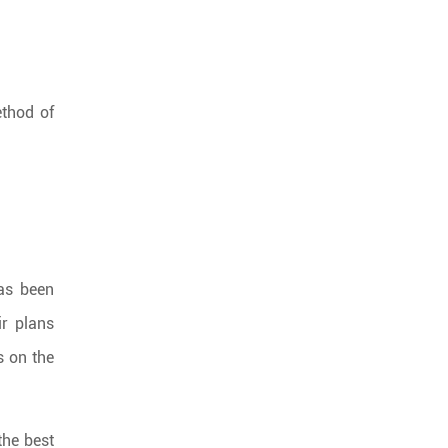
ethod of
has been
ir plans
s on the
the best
▬▬▬
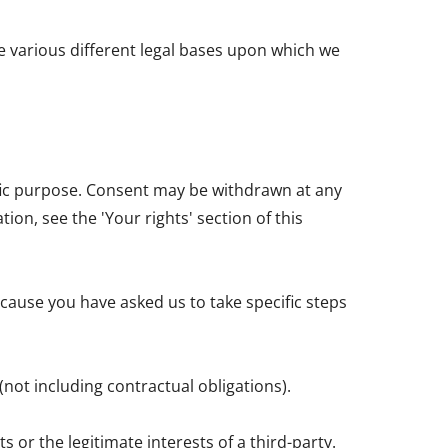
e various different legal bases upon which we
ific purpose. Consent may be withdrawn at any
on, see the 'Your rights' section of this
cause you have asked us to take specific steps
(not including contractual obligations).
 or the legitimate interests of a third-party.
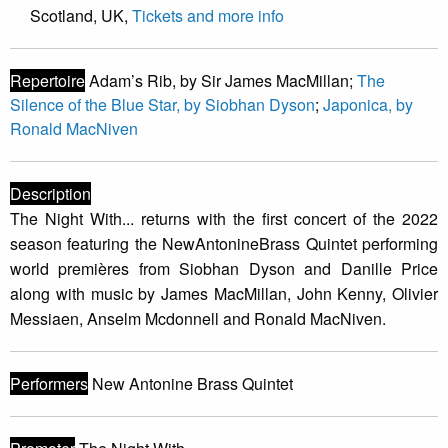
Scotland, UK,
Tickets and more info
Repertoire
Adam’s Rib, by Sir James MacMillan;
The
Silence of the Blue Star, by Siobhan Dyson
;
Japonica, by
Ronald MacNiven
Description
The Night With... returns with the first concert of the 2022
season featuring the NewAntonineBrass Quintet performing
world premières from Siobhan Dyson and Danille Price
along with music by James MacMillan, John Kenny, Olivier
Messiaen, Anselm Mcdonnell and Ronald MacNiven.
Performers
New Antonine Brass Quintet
▬▬▬
• THE TASK
Reproduce word for word the lines in the entries above, beginning at the line that contains "e various different legal bases upon which we" and stopping after the line that contains "or the legitimate".

• YOUR SOLUTION
e various different legal bases upon which we
ific purpose. Consent may be withdrawn at any
on, see the 'Your rights' section of this
cause you have asked us to take specific steps
(not including contractual obligations).
 or the legitimate interests of a third-party.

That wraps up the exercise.